Better level progression
Battlefield’s levelling system has always felt devoid of any real progression. In Battlefield 1 the player earned Warbonds which were used to purchase and unlock new weapons and gadgets for each class. This isn’t a bad feature as most weapons can be unlocked as you level up your classes, but many players have criticized the lack of late-game progression, especially since players stop earning Warbonds past level 70. Many FPS games these days offer players rewards for reaching a certain goal and while they don’t impact our overall enjoyment, they certainly give use something to work towards. We’d be lying if we said we didn’t feel good when beating a particularly tough challenge that is recognized by the game. For example, it would be great to have weapon challenges that reward players with XP and skins, especially when you can show these variants off in-game. Of course, we play Battlefield for the intense action and great gunplay, but there’s no harm in rewarding your player base every now and then.
Increased map destruction
Part of what makes the Battlefield series feel so visceral is that the maps continually evolve as the battle intensifies. While the introduction of dynamic weather has given us even more tactical depth and variety, it’s the destructible environments that deliver the biggest impact. Levelling buildings isn’t just a fun way of clearing out pesky sniper encampments, it also completely changes how the game feels and plays. The destructibility system gives every player the chance to edit the map and tailor it towards certain playstyles and tactics. Battlefield 1 offered some great environmental destruction thanks to the game’s artillery barrages and rickety siege engines that often levelled whole sections of the map, but many buildings and bunkers were seemingly indestructible and could never truly be removed. Obviously, having no cover at all would prove detrimental to overall gameplay, but we want to know which surfaces aren’t destructible in the future. Flagging these areas would certainly remove a lot of past frustrations.
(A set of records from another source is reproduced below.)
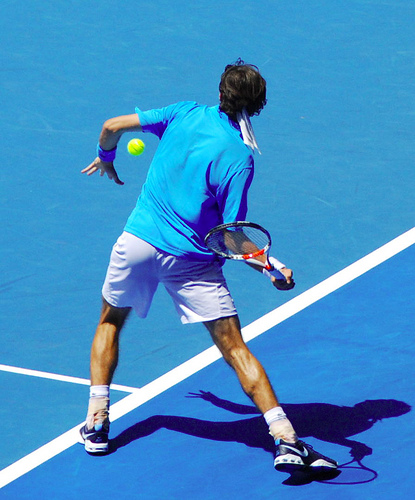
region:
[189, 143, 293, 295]
the racquet behind the mans back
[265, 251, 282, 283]
the white wristband on the tennis player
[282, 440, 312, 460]
the nike logo on the shoe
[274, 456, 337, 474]
the white sole of the shoe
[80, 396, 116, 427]
the brace on the ankle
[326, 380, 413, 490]
the players shadow on the tennis court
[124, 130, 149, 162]
the tennis ball in front of the player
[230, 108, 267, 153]
the white band in the hair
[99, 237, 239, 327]
the white shorts on the tennis player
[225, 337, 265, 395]
the calf muscle on the tennis player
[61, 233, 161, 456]
leg of a person playing tennis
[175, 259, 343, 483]
leg of a person playing tennis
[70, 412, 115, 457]
black and white tennis shoe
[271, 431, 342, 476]
black and white tennis shoe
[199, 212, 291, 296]
black and white tennis racket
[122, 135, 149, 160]
green tennis ball in the air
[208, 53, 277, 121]
head of a person playing tennis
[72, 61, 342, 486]
person wearing a blue shirt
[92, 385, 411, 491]
shadow of a person playing tennis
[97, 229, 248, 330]
pair of white tennis shorts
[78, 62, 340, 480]
a man playing tennis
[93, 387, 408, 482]
bright sun casting man's shadow on the court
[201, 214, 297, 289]
a multi-colored tennis racket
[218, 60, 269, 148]
the man is wearing a white headband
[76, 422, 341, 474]
the man wears Nike shoes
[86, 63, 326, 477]
the man is dressed completely in white and blue clothing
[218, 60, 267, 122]
the man has short brown hair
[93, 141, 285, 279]
the man is wearing wrist bands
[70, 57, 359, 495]
this is a person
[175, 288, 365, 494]
the leg of a person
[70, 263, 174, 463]
the leg of a person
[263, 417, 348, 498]
this is a sneaker shoe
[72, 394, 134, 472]
this is a sneaker shoe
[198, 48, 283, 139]
the man has black hair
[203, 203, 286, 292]
this is a racket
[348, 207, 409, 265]
this is a white line on a field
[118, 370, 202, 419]
this is a white line on a field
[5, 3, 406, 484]
man playing tennis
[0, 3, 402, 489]
a blue tennis court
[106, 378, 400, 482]
the man's shadow on the ground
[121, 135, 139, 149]
tennis ball in the air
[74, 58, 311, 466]
man about to hit the tennis ball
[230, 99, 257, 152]
the back of a headband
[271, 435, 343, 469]
black Nike shoes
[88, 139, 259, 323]
man wearing a blue shirt and white shorts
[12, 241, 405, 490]
white lines marking the boundaries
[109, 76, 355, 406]
a man playing tennis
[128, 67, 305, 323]
a man holding a tennis racket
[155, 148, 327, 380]
a man swinging a tennis racket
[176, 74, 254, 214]
a man wearing a shirt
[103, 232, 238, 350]
a man wearing short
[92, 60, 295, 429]
a man in a blue shirt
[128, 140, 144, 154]
a green tennis ball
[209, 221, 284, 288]
a tennis racket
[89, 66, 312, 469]
a man swinging a tennis racket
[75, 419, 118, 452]
the shoe of the man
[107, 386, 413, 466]
the shadow of the man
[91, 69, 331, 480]
a tennis player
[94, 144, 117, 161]
the sweat band on the mans wrist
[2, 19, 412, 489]
the blue tennis court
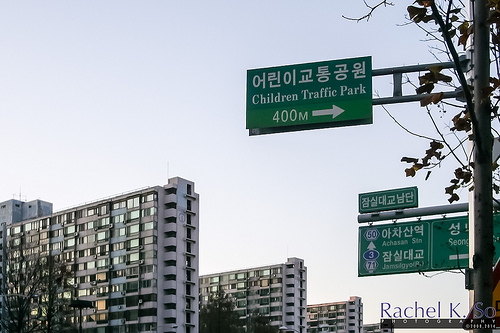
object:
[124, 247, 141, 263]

Improved player customization
One of the biggest gripes with Battlefield 1 was the lack of character customization. In fact, the only thing you could change was the camo on your gun. We want faction-based customization that helps distinguish our battle-hardened soldier on the battlefield, while also remaining loyal to what particular units would have worn on the frontlines. It would also be a great way to show off the challenges and acts of valor you have achieved with that particular class. For example, pulling off particularly difficult tasks could eventually unlock a shiny new helmet, uniform or rare weapon camo. Not only would this help with Battlefield’s rather dull in-game challenges, it would also help create a greater sense of player customization. Obviously, we don’t want to see soldiers running around with golden guns and weed leaves emblazoned upon their uniforms, but a greater level of customization would certainly be a welcome feature in Battlefield V.